Go through the entries and copy every line that has the string "जनयन" in it.

··········

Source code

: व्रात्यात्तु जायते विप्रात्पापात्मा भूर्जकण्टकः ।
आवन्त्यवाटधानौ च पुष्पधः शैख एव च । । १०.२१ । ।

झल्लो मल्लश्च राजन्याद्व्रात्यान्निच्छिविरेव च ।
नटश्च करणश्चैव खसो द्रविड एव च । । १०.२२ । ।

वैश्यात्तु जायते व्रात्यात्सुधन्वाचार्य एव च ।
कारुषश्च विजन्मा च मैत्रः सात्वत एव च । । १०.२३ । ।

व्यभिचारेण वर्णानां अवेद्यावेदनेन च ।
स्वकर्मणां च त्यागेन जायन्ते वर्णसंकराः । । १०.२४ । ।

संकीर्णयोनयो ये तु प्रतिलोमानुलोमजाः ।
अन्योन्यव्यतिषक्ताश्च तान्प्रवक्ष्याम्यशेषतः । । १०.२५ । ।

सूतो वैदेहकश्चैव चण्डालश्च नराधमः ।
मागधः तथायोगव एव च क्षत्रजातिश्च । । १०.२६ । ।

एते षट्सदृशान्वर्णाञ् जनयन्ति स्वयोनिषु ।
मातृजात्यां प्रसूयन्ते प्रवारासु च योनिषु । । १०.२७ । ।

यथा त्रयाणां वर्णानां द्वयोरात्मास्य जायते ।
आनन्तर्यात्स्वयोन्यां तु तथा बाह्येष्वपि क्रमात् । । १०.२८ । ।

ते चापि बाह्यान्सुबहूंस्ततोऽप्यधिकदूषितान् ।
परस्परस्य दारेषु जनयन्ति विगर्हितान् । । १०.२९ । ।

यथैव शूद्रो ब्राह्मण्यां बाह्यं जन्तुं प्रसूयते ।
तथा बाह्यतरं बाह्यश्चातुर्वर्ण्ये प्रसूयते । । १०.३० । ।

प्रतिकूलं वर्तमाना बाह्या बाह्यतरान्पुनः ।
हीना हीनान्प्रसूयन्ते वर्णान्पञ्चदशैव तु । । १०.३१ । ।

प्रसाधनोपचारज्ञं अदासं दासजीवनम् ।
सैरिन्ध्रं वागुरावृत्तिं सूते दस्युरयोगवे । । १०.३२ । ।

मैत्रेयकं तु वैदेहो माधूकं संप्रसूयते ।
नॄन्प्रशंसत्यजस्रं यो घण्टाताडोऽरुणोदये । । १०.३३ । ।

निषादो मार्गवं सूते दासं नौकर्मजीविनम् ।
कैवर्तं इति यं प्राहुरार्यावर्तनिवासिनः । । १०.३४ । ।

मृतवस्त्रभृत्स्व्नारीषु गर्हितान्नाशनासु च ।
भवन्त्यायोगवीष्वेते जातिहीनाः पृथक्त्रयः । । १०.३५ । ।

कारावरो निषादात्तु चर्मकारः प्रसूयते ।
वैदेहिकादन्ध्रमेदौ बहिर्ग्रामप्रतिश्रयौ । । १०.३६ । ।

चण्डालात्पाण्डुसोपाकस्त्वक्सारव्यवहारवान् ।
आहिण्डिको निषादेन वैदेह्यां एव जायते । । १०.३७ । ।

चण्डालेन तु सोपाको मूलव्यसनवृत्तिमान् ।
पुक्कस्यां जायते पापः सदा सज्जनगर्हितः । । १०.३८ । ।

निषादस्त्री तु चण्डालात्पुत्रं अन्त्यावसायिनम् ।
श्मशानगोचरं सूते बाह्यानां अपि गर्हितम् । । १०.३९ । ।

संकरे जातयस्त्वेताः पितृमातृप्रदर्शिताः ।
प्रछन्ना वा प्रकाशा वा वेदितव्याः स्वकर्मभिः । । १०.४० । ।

··········

*Output of the exercise*.
एते षट्सदृशान्वर्णाञ् जनयन्ति स्वयोनिषु ।
परस्परस्य दारेषु जनयन्ति विगर्हितान् । । १०.२९ । ।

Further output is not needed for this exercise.